The penalty for a misstep was considerable because the depleted Oseberg 3 Member is just above the thin shale barrier. Drilling into the Oseberg 3 Member could have serious consequences up to and including loss of the well. Other difficulties if the Oseberg 3 Member was penetrated included loss of hole stability, risk of circulation losses, sticking during drilling, and cementing problems. The team decided to attempt a 1,968 ft (600 m) lateral drainhole in the top of the Oseberg 2 Member. With this much reservoir coverage, economic production rates and volumes could be achieved with acceptable drawdown to avoid water coning.
Part of the planning involved building a geological model of the formation. The value of the PeriScope measurement can be seen when actual results are compared with the well plan from the model. As much as 10-15% additional reserves were accessed through use of real-time boundary mapping to geosteer the wellbore over its entire length, avoiding the suspected water level.

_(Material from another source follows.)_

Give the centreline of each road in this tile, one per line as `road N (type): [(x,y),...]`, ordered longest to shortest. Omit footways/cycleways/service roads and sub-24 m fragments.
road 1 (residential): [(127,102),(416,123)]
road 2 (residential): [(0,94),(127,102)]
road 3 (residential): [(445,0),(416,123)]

Among the observations made were the following:
- Well placement was enhanced, and drilling was conducted with confidence without compromising penetration rate
- Precise mapping of the overlying shale surface was achieved
- Directional changes were minimal, leading to a smoother wellbore
- Both upper and lower boundaries could be tracked simultaneously.
In the second development well, StatoilHydro engineers were confronted with an array of overlapping channel sands in the middle, 33-ft to 50-ft (10-m to 15-m) thick, part of the Ness formation. The objective was to penetrate as many of the channel sands as possible with maximum coverage in each for good productivity. Secondly, if drilling in shale, to be able to detect if an oil-filled channel was above or below the well trajectory.
Timing of drilling information was critical due to proximity of the channels to one another. The directional driller had one chance to make the right steering decision or else miss the target. Interpretation was complicated by the presence of several coal beds.
The wellbore was guided through each pay zone, pausing long enough to take a formation pressure while drilling measurement using the StethoScope formation pressure-while-drilling tool. The pressure measurements confirmed the viability of each channel as a completion candidate. The PeriScope data located the target sands and lead to drilling where they had the highest reservoir quality.
Over the 3,608-ft (1,100-m) track of the second well, 2,788 ft (850 m) of oil-filled reservoir sand was penetrated for 77% coverage. The operator encountered about 30% more channel sandstone than expected from the model, and, compared with conventional geosteering, around 15% more recoverable reserves.
Lessons learned included the following:
- The tool detected and located sand bodies while drilling the shale
- The tool maximized the length it could stay within each channel sand
- The tool enhanced the geological model in a limited area of poor seismic imaging (local peg-leg multiple
- FPWD measurements performed in conjunction with drilling provided important information on reservoir viability and connectivity.
A third development well in this campaign employed conventional geosteering technology to compare and differentiate the results achieved on the other two wells. The operator’s observations from this third well led to the conclusion that the other wells would likely have been unsuccessful had they been drilled using the conventional technology.
SPE paper 95725 was originally presented at the SPE annual conference and exhibition.